- **Assigned task a**
Rewrite the listing of camera-annotated scene photos below, replacing "Annotation spec" with "Annotation notes" and leaving everything else unchanged. Omit the pictures from your answer.

- **Extract provided**
################

We've spent so much time looking at the films that helped define a decade and are celebrating their 30th anniversary this year, but since we are a radio station, maybe its a good idea to look at the music that turned 30 this year too.

Instead of focusing on a single song for this list, we're looking at albums that were released in 1984.  Not just the most successful albums in terms of chart placement and units sold, but also albums from people that are still worth noting today.  We have several debut albums to take a look at, as well as some of the biggest albums not only of the year, but also the decade, and even of all time.

  • 'Thriller' by Michael Jackson

    November 30, 1982

    Yes, we're starting our 1984 list with an album that was released in November of 1982, but you cannot talk about 1984 in music and not cover 'Thriller'.  A mainstay on the Billboard charts since its release, 1984 was the year that the Guinness Book of World Records recognized 'Thriller' as the best selling album of all time, and went on to win eight American Music Awards, 3 MTV Video Music Awards, and a record-setting eight Grammys, including Album of the Year.

    Notable Tracks:  Though the entire album is revered, the standout tracks could be narrowed down to 'Thriller', 'Beat It', 'Billie Jean', and his duet with Paul McCartney, 'The Girl is Mine'.

  • '1984' by Van Halen

    January 9, 1984

    The sixth studio album for Van Halen, '1984' is not only the group's most successful album, but the last full-length album to feature all four original members with David Lee Roth leaving the band the following year and Michael Anthony leaving in 2005 before Roth rejoined in 2007.  '1984' hit #2 on the Billboard Hot 100 behind 'Thriller' and remained there for five weeks, producing a #1 hit in 'Jump' and three other hit singles.  Since its release it has regularly shown up on lists of decade-defining albums.

    Notable Tracks:  Apart from the Billboard Hot 100 #1 single 'Jump', Van Halen had two more Top 20 hits, 'Panama' and 'I'll Wait'.  And their video for 'Hot For Teacher' became a hit in the early days of MTV.

  • 'Bon Jovi' by Bon Jovi

    January 21, 1984

    Though not a standout hit, Bon Jovi's self-titled album is noteworthy for being the debut album of the wildly popular and long-lasting group.  Peaking in the 40s in the Billboard Hot 100, 'Bon Jovi' ended up producing two top 50 singles, but much of the album's songs were abandoned in live performances two years later with the release of 'Slippery When Wet'.

    Notable Tracks:  'Runaway' was the highest charting single from album, peaking at #39, and 'She Don't Know Me', trailing behind at #49.

  • 'Weird Al Yankovic in 3D' by Weird Al Yankovic

    February 28, 1984

    The second studio album for Weird Al Yankovic, 'Weird Al Yankovic in 3D' saw the starting of two trends for Yankovic, parodying Michael Jackson and polka medleys of popular songs.  The Jackson parody, 'Eat It' hit #12 on the BIllboard Hot 100 and remained Yankovic's best charting single until 2006's 'White & Nerdy'.  The album reached an impressive #17 on the Billboard charts, had three Top 100 singles, and even won a Grammy for 'Eat It'.

################

- **Working data**

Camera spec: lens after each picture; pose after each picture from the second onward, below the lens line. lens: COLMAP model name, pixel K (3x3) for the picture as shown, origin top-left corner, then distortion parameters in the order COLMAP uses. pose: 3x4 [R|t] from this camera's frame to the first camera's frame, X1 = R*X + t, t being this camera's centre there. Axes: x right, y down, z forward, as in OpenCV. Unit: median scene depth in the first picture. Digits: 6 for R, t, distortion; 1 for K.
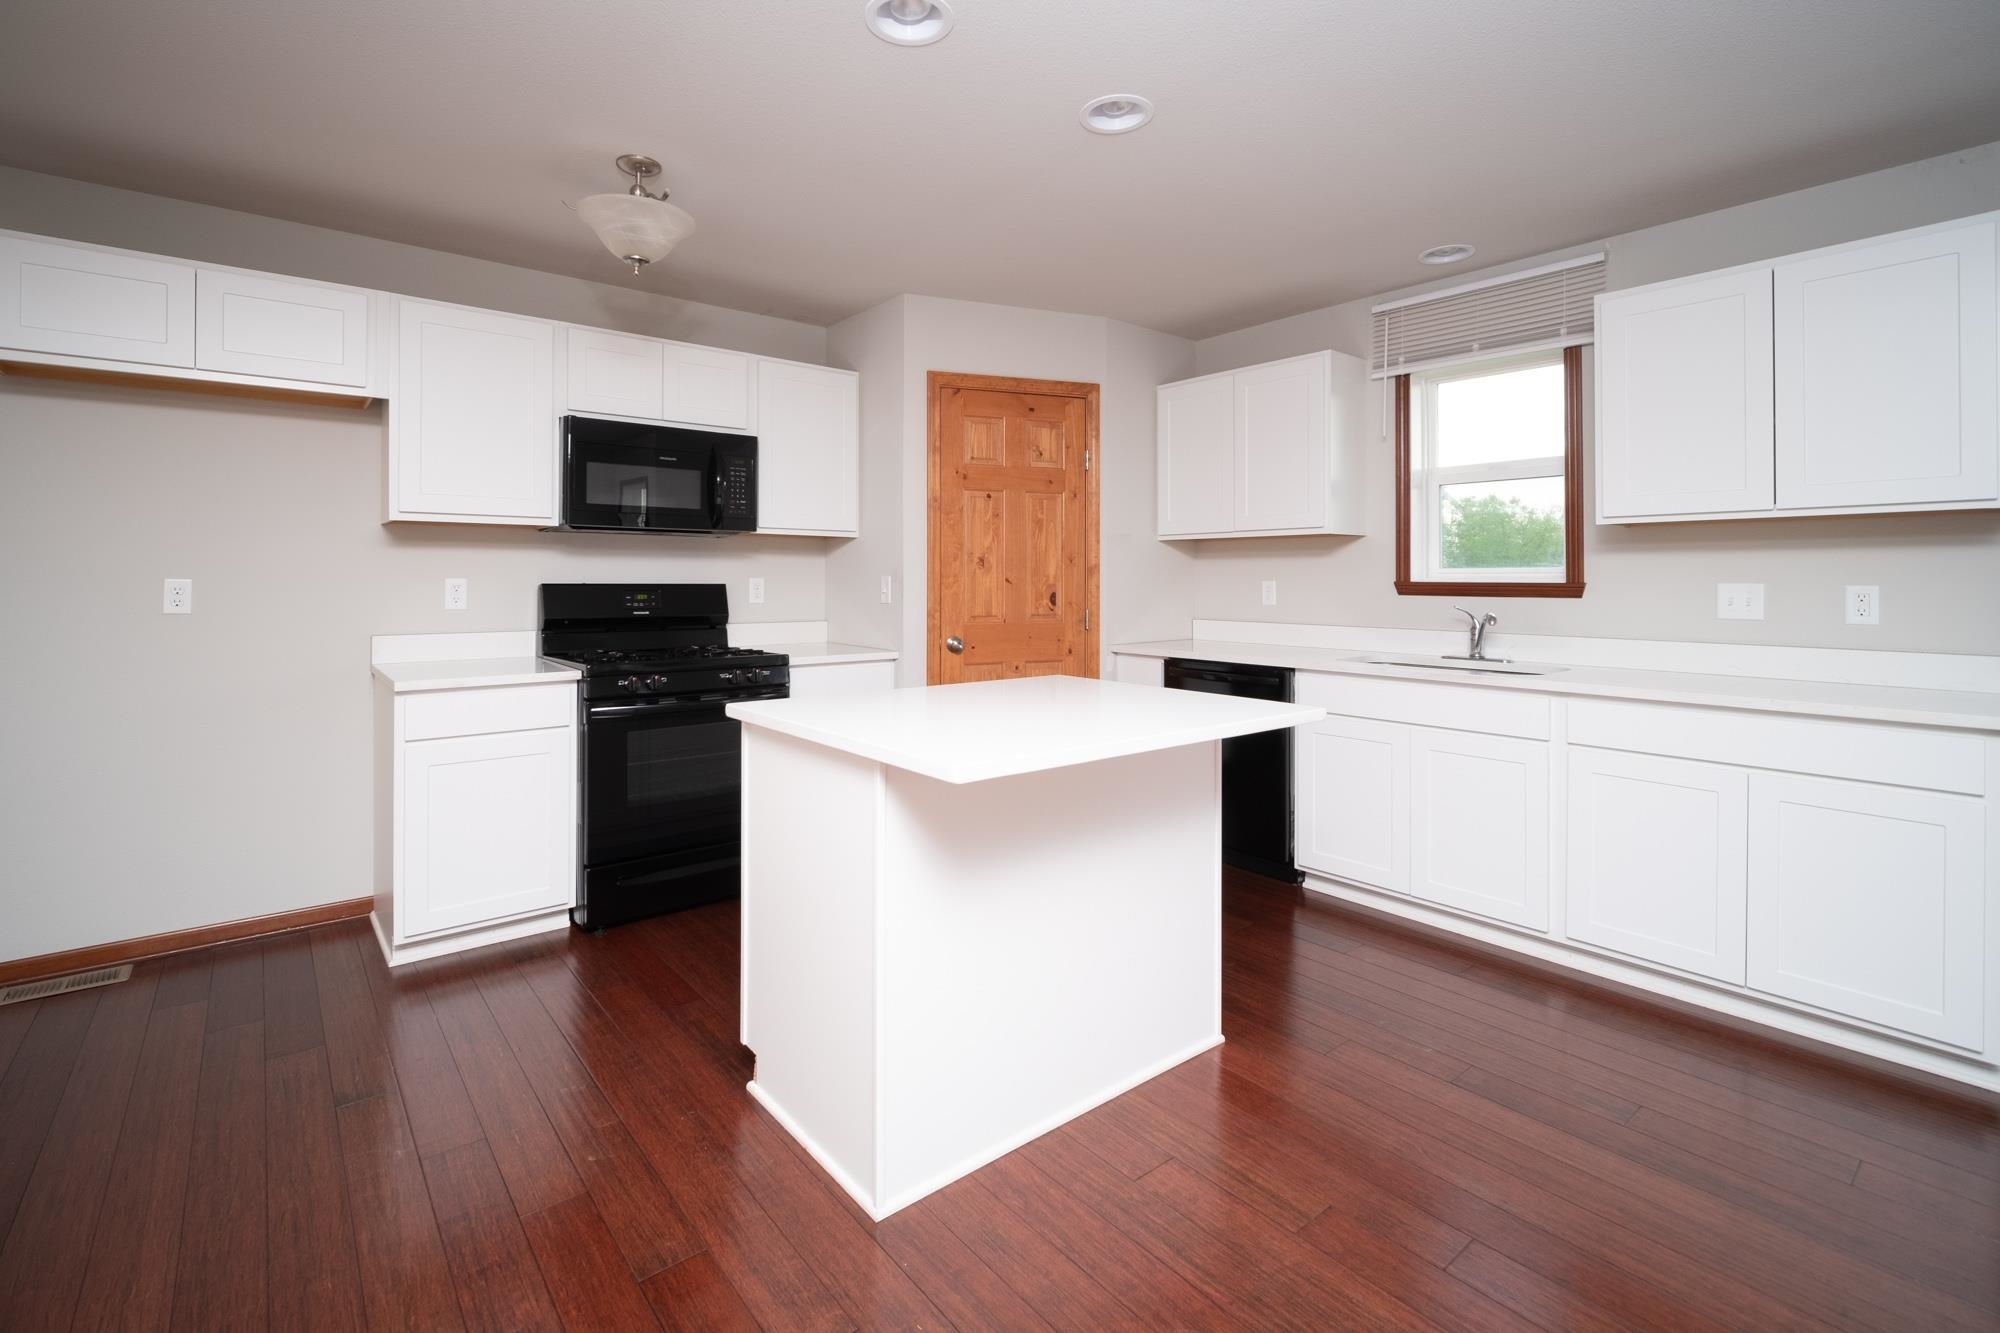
lens RADIAL K [[890.2, 0, 995.6], [0, 890.2, 583.2], [0, 0, 1]] dist [0.002617, -0.000029]
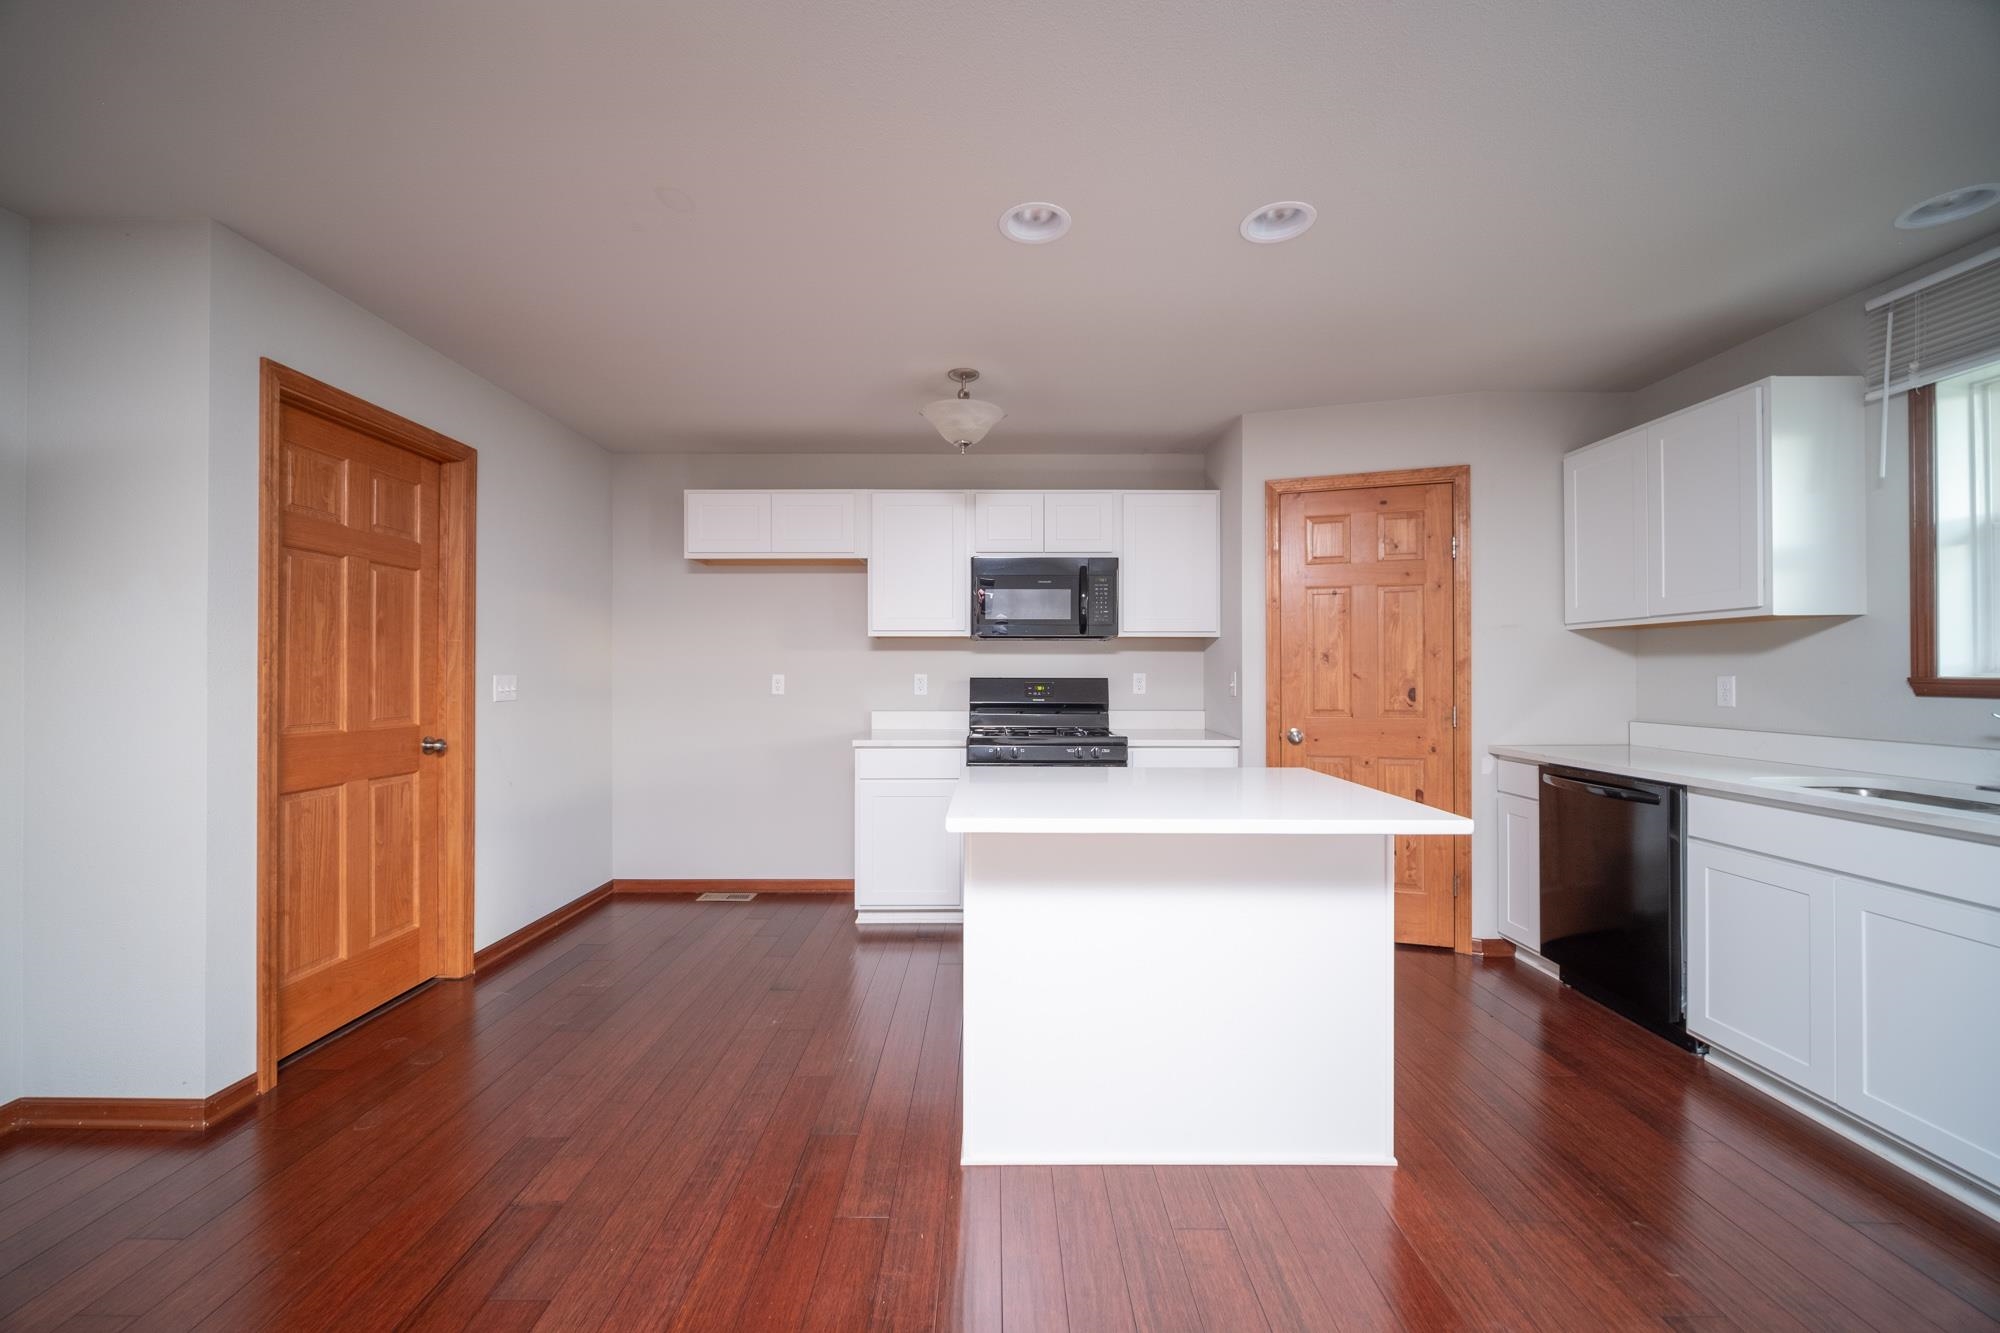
lens RADIAL K [[785.9, 0, 990.3], [0, 785.9, 670.5], [0, 0, 1]] dist [-0.003287, -0.000005]
pose [[0.784814, -0.003492, -0.619722, 0.260474], [-0.002431, 0.999959, -0.008713, 0.000032], [0.619727, 0.008344, 0.784773, 0.049035]]
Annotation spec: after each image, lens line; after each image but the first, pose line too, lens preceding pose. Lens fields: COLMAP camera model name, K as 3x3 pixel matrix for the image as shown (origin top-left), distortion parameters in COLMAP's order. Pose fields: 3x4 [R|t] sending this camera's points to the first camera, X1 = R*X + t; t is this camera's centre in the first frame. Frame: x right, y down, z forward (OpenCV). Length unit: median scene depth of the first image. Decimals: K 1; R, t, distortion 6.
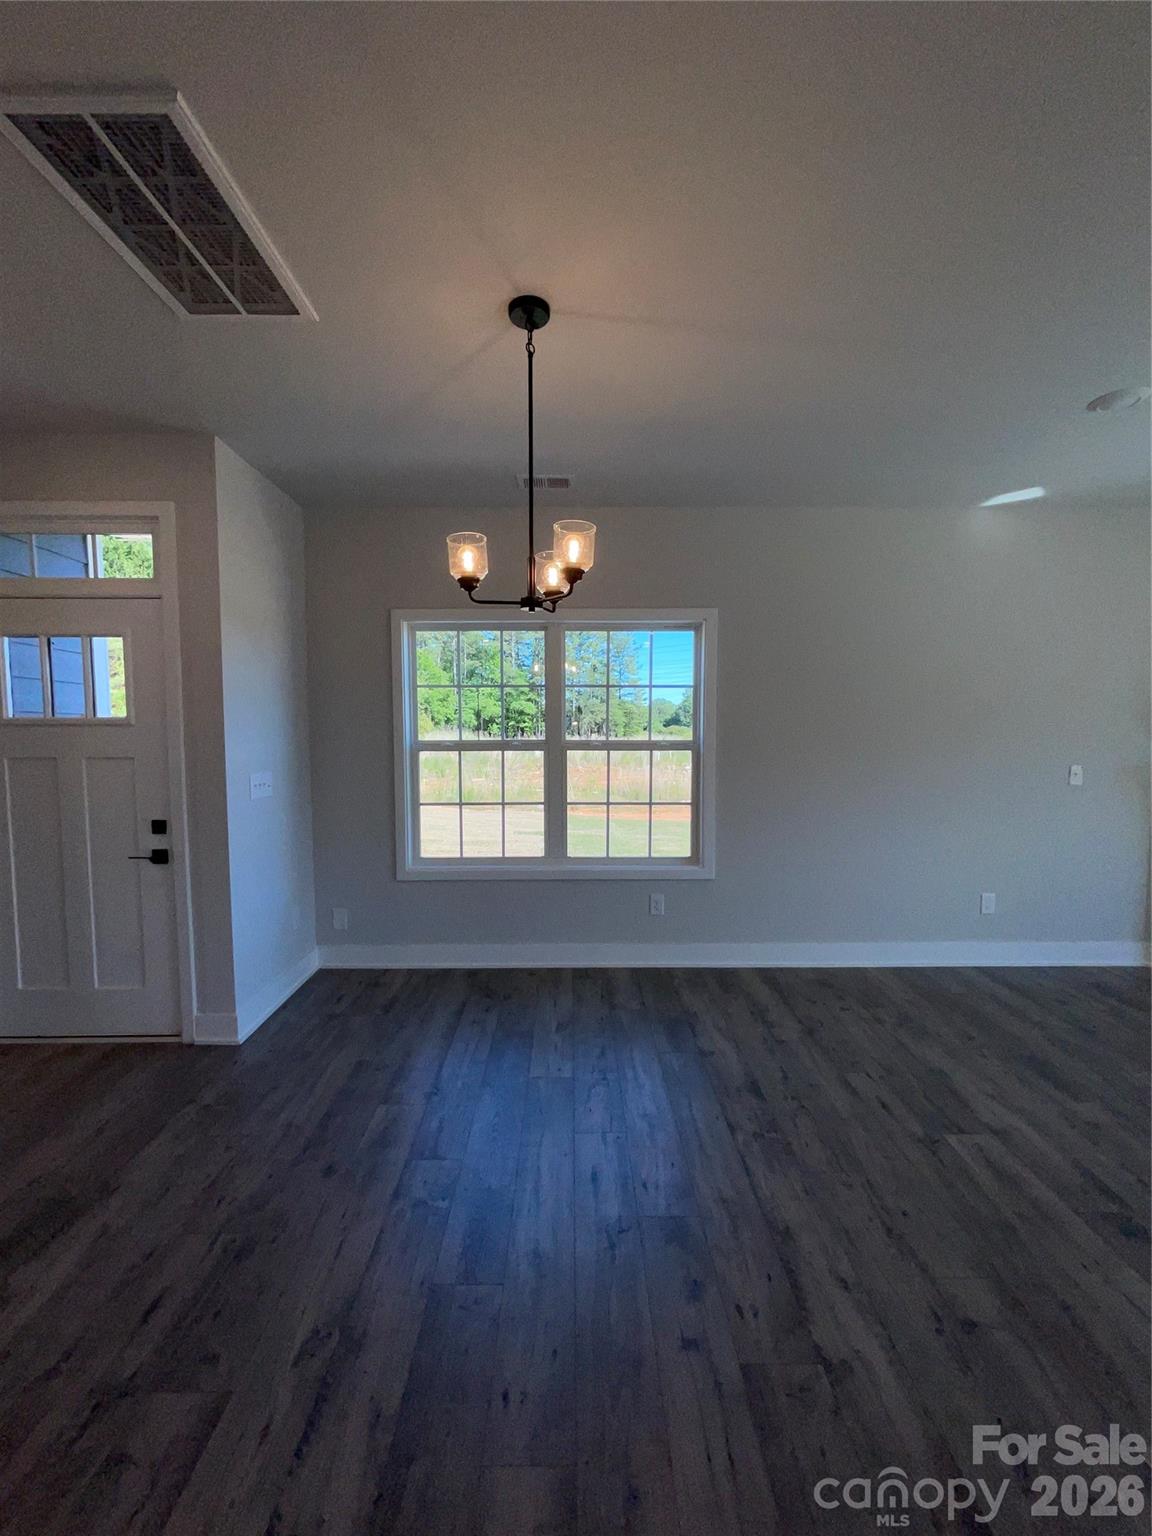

################

- **Assigned task b**
Quote word for word the passage of the article on 1984 albums above that begins at the words "November 30, 1982" and stops after the words "Girl is Mine'.".

- **Exercise output a**
Camera spec: lens after each picture; pose after each picture from the second onward, below the lens line. lens: COLMAP model name, pixel K (3x3) for the picture as shown, origin top-left corner, then distortion parameters in the order COLMAP uses. pose: 3x4 [R|t] from this camera's frame to the first camera's frame, X1 = R*X + t, t being this camera's centre there. Axes: x right, y down, z forward, as in OpenCV. Unit: median scene depth in the first picture. Digits: 6 for R, t, distortion; 1 for K.
lens RADIAL K [[890.2, 0, 995.6], [0, 890.2, 583.2], [0, 0, 1]] dist [0.002617, -0.000029]
lens RADIAL K [[785.9, 0, 990.3], [0, 785.9, 670.5], [0, 0, 1]] dist [-0.003287, -0.000005]
pose [[0.784814, -0.003492, -0.619722, 0.260474], [-0.002431, 0.999959, -0.008713, 0.000032], [0.619727, 0.008344, 0.784773, 0.049035]]
Annotation notes: after each image, lens line; after each image but the first, pose line too, lens preceding pose. Lens fields: COLMAP camera model name, K as 3x3 pixel matrix for the image as shown (origin top-left), distortion parameters in COLMAP's order. Pose fields: 3x4 [R|t] sending this camera's points to the first camera, X1 = R*X + t; t is this camera's centre in the first frame. Frame: x right, y down, z forward (OpenCV). Length unit: median scene depth of the first image. Decimals: K 1; R, t, distortion 6.

- **Exercise output b**
November 30, 1982

    Yes, we're starting our 1984 list with an album that was released in November of 1982, but you cannot talk about 1984 in music and not cover 'Thriller'.  A mainstay on the Billboard charts since its release, 1984 was the year that the Guinness Book of World Records recognized 'Thriller' as the best selling album of all time, and went on to win eight American Music Awards, 3 MTV Video Music Awards, and a record-setting eight Grammys, including Album of the Year.

    Notable Tracks:  Though the entire album is revered, the standout tracks could be narrowed down to 'Thriller', 'Beat It', 'Billie Jean', and his duet with Paul McCartney, 'The Girl is Mine'.